For this homebound patient, it is really going to require a full team to optimize the patient and to prevent readmissions. Ensuring that he has weekly check-ins to optimize CHF status (ie weekly weights, O2 status, etc) will be critical–this could be through home health nursing or via virtual check-ins. His home situation and functional status are also very important to consider. His functional status has profound impact on his life expectancy as well (At 76 with no ADL dysfunction, life expectancy is 13 years vs 8 years if ADL disabled–it is much less for this patient given his advanced CHF).
What ADLs and iADLs can he do? I saw in the note that advanced care planning was started and I agree that this is very important. If he is ready, he may even be appropriate for hospice. If not ready, consider consulting home palliative care to address his symptoms. His insomnia is likely multifactorial with his CHF, difficulty breathing, and seems to be a more chronic problem for which he is on the alprazolam which is a high risk medication and increases his risk for fall (which he has already had a major one). Given that he seems to be taking this twice a day, is there also a component of anxiety and depression? Consider doing a depression/anxiety assessment with the PHQ-9 and the Geriatric Anxiety Scale. The patient may benefit from an SSRI like citalopram with slow weaning of the alprazolam. Other than the alprazolam, the rest of his medications are appropriate for his respective medical issues and I would not make any other changes. I would also assess his cognition.

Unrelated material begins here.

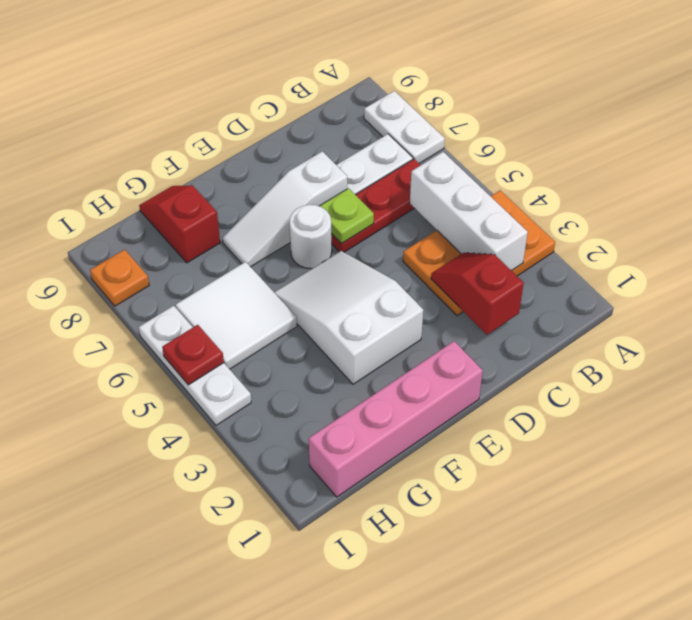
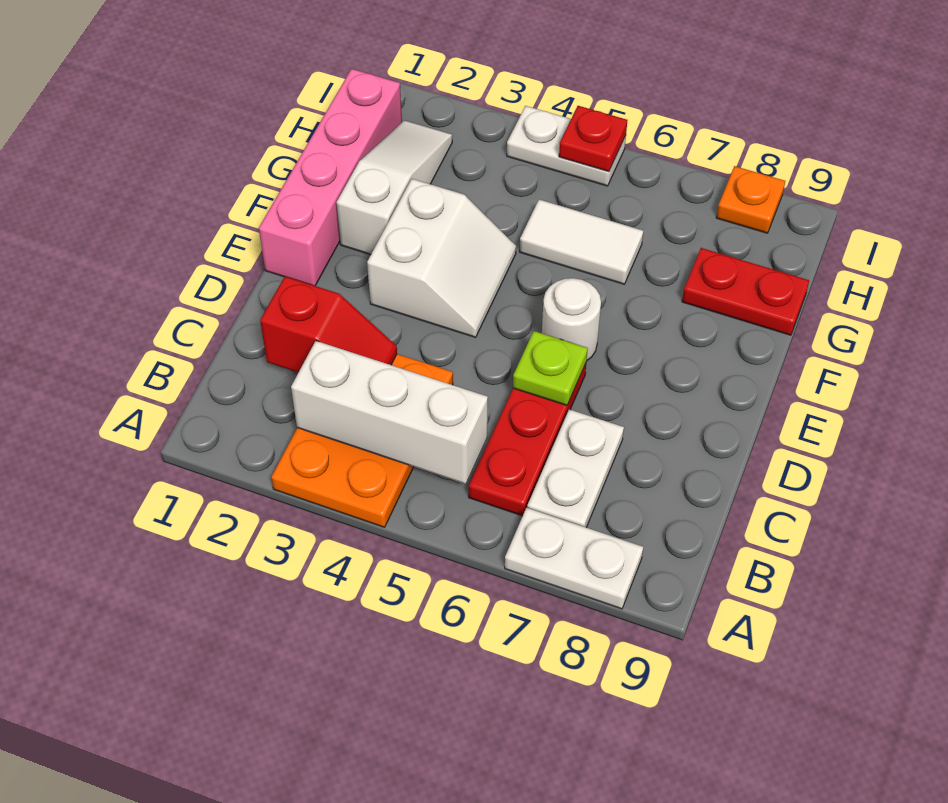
white 1x3 slope [223,151,347,267] -> white 1x3 slope moved to [336,120,452,255]
white 2x3 slope [274,251,423,384] -> white 2x2 slope [367,179,516,337]
white 2x2 tile [176,262,297,369] -> white 1x2 tile [520,200,643,284]
red 1x2 slope [139,185,220,263] -> red 1x2 plate [682,248,809,335]
white 1x3 plate [139,306,251,425] -> white 1x2 plate [507,106,626,186]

Given his carotid artery disease/TIA, he is high risk for vascular dementia. A MMSE or MoCA will assess his cognition and may shed more light on his compliance (ie difficulty with remembering to take meds). Ensuring he has a pill box, reminders, and a strong support network with caregivers will be important. As far as his nutritional status, albumin and pre-albumin can be a helpful indicator but given his poor po intake, he may have to liberalize his diet and eat more high calorie foods (though ideally low in salt to prevent CHF exacerbations).
I’ve attached a couple documents: one is a comprehensive geriatric assessment and the other is a house call checklist from the AFP which will help give you an idea of how to make a thorough assessment when you are at the patient’s home (ie doing a fridge biopsy, a safety review to reduce falls at home, etc). I’m happy to answer any specific questions you have. Thank you for the consult!